Michael Emery Hecker

Thursday, March 5
The annual kickoff to the Boulder International Film Festival, CineChef, returns on Thursday, March 5, with a literal battle of the sexes (there are knives involved, after all). It's the men versus the women as the chefs go head to head at Boulder's Rembrandt Yard, 1301 Spruce Street; each team will turn out film-inspired fare, with guests voting on the most scrumptious cinematic bites. Participating chefs include Linda Hampsten Fox (the Bindery), Becca Henry (ChoLon) and Chris Royster (Flagstaff House). Further details and tickets for the 5:30 p.m. event ($100 or $145) are up now on the festival's website.

Thursday, March 12
A wealth of Denver's A-list restaurants are uniting under one roof on Thursday, March 12, to raise money for the National Kidney Foundation at its annual feast, Great Chefs of the West. Starting at 6 p.m., Exdo Event Center, 1399 35th Street, will play host to talent from Death & Co., Mercantile, the Bindery, American Elm, El Five, Woodie Fisher and over fifteen other restaurants and bars serving their most extravagant bites and beverages.
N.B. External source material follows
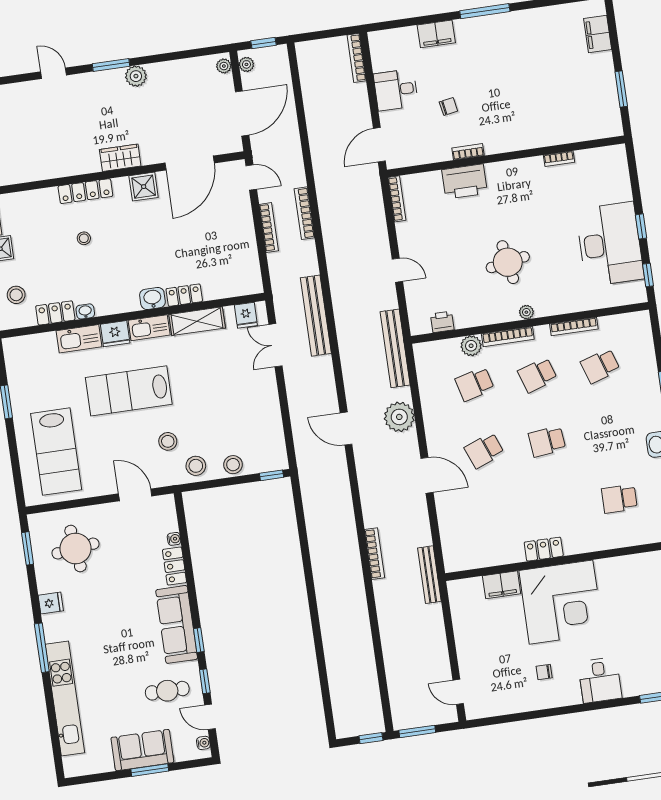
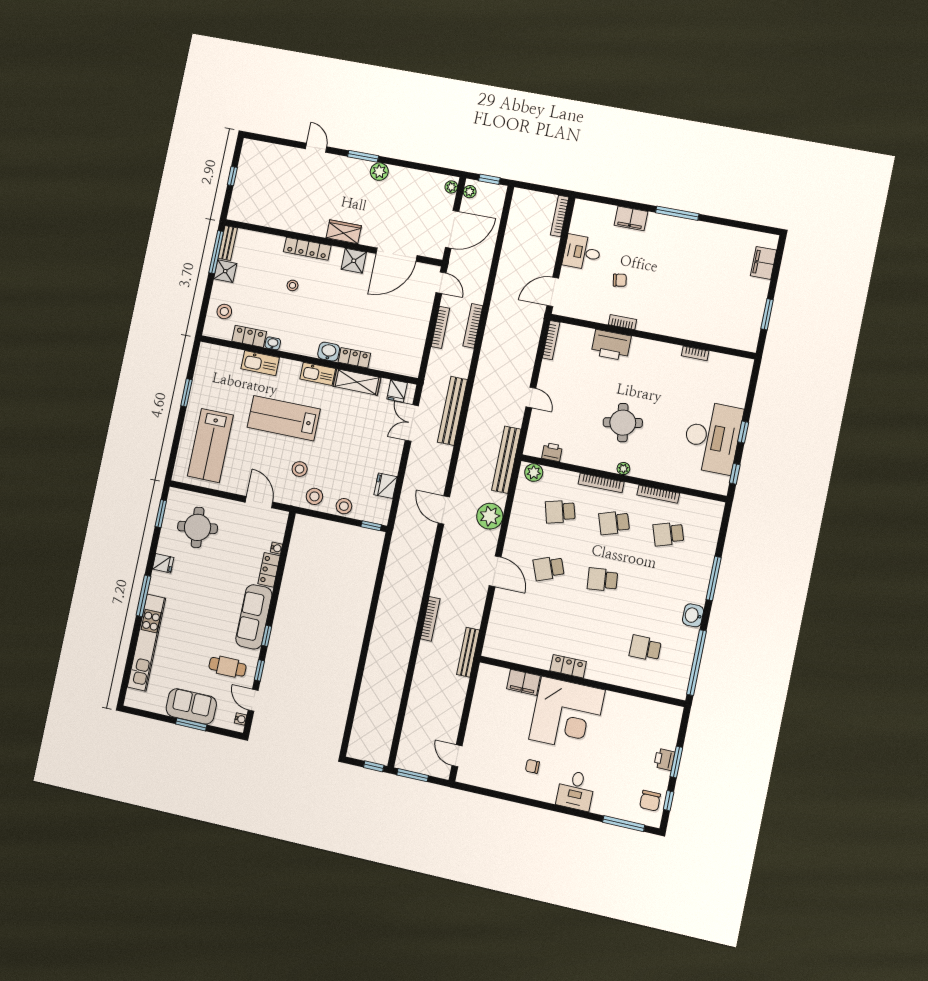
fridge: (115, 334) -> (386, 486), moved, turned 90
plant: (471, 346) -> (534, 473), moved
And while tickets aren't cheap at $200, you'd spend that much on Lyft rides alone trying to navigate from one end of town to another to hit up each and every eatery. Find out more about the event on the NKF website

Friday, March 13
The touring whiskey tasting festival Whisky Extravaganza has become Whiskies of the World in 2020, but otherwise much remains the same about the high-end event that's landing in Denver on Friday, March 13. The dress code, for instance, still encourages female guests to don "blouses and slacks" — so, whiskey-loving women, better raid your mom's wardrobe in search of clothing that no one in Colorado has worn since 1983 (if you can find a vintage pink power suit with padded shoulders and a peplum jacket, all the better). But provided your vestments pass muster at the door, you'll be treated to the same expansive tasting, with more than 200 brands, light appetizers and the chance to register for tasting classes. The event runs from 7 to 9:30 p.m. at the Four Seasons, 1114 14th Street, and tickets ($100 or $150) are on sale now at Whiskies of the World's website.